Harvard 3D Printed A Soft Robot Octopus
Kelsey D. Atherton
at 10:32 AM Aug 25 2016
Harvard 3D Printed A Soft Robot Octopus
The Octobot
Lori Sanders
Make // 

Imagine a robot. I'm guessing, after decades of droids and cylons and terminators, that the machine pictured was something metal, rigid, and human-shaped. It's the popular vision of robots, but clunky, rigid, metal bodies can only do so much. Soft robots is the field of squishier machines, and today a team of Harvard University researchers announced its latest floppy creation: an autonomous, 3D printed octopus-shaped robot nicknamed “octobot.”

From Harvard:

Harvard's octobot is pneumatic-based, i.e., it is powered by gas under pressure.
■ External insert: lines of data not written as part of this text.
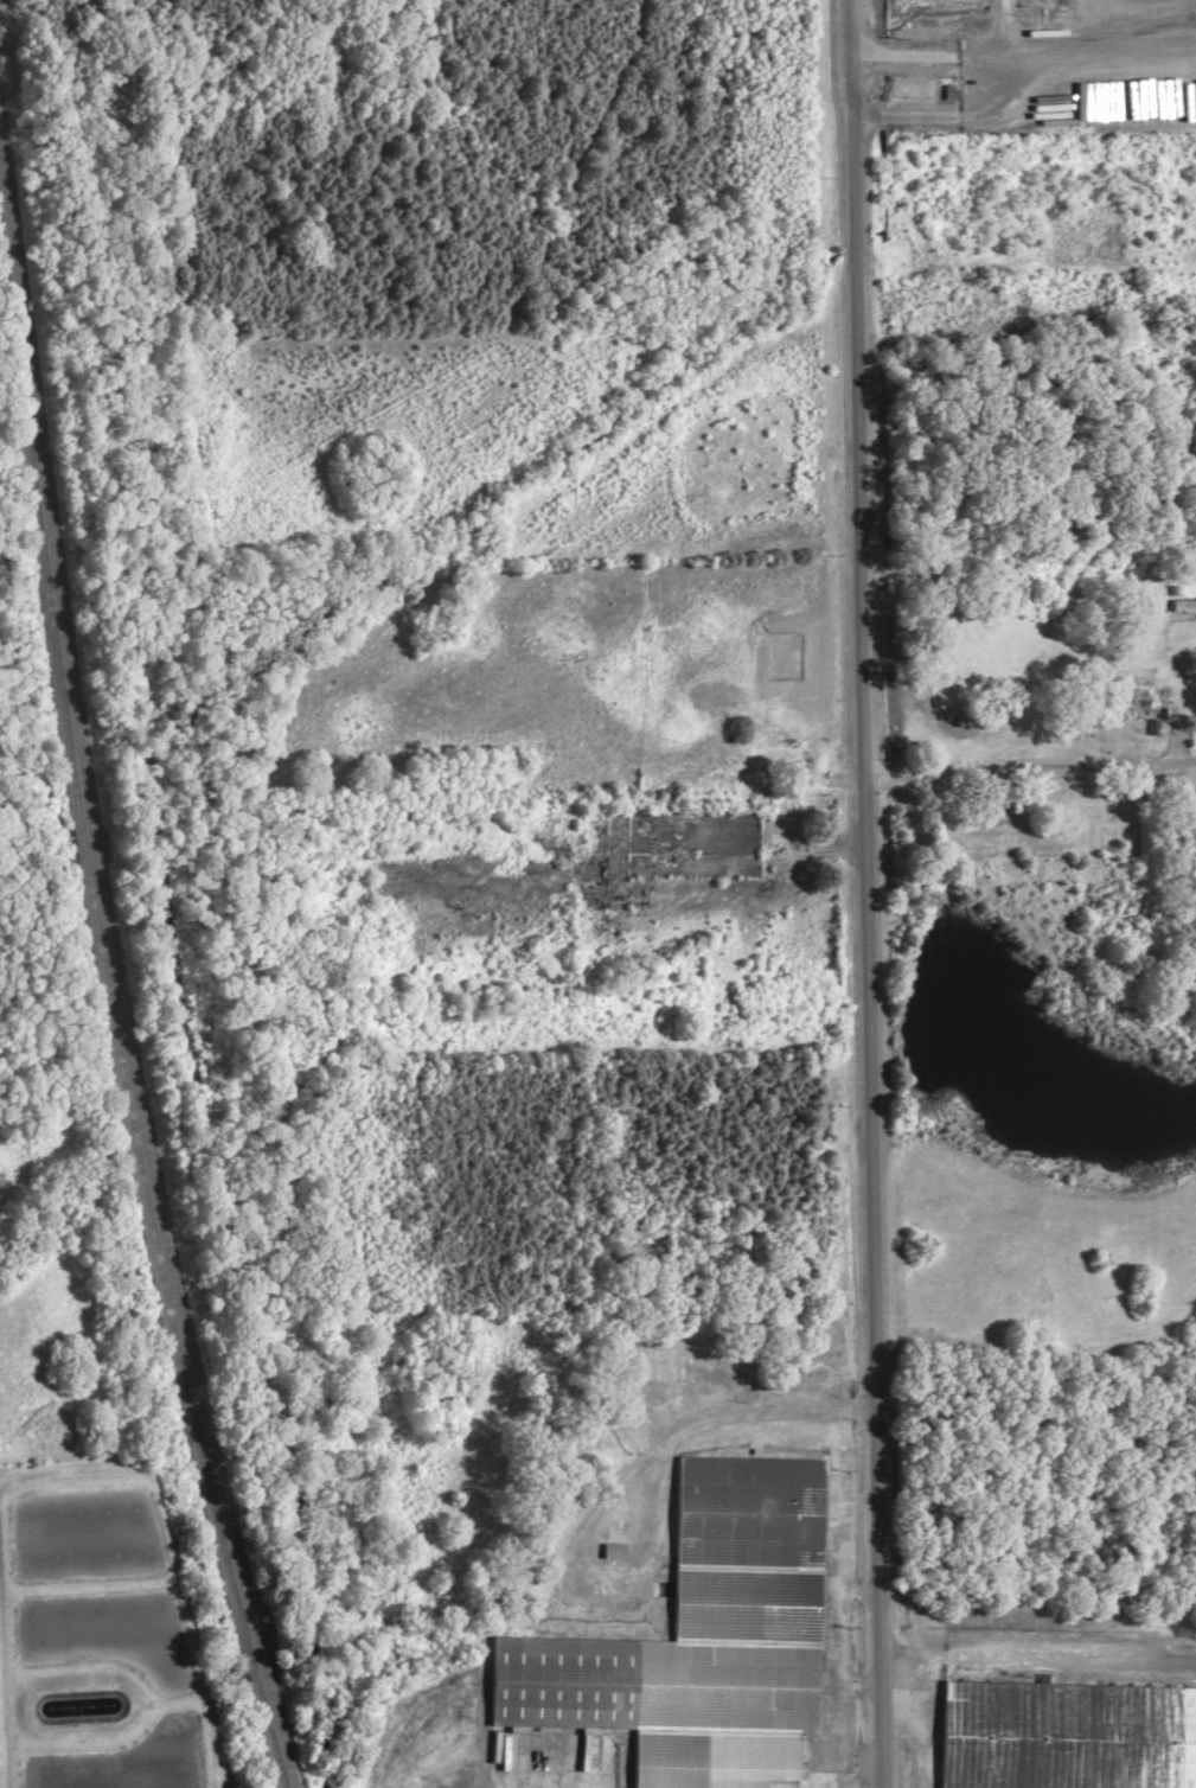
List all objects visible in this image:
building: (1181, 604)
building: (1149, 700)
road: (865, 894)
railway: (112, 960)
railway: (112, 1009)
building: (611, 1549)
building: (699, 1638)
building: (1066, 1735)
A reaction inside the bot transforms a small amount of liquid fuel (hydrogen peroxide) into a large amount of gas, which flows into the octobot's arms and inflates them like a balloon. "Fuel sources for soft robots have always relied on some type of rigid components," said Michael Wehner, a postdoctoral fellow in the Wood lab and co-first author of the paper. "The wonderful thing about hydrogen peroxide is that a simple reaction between the chemical and a catalyst -- in this case platinum -- allows us to replace rigid power sources."

 

The fuel, circuits, and motors are all printed within the octobot's body. Right now, the autonomy consists of the machine deciding when to flex its little robot limbs. Future versions of the octobot man crawl, walk, and otherwise deliberately flop about like other soft robots, but for now, this little machine is a flailing start of an idea. An embryonic creation, it is the goopy seed of future designs, ones that will not only be autonomous, but will have something they can do with that autonomy.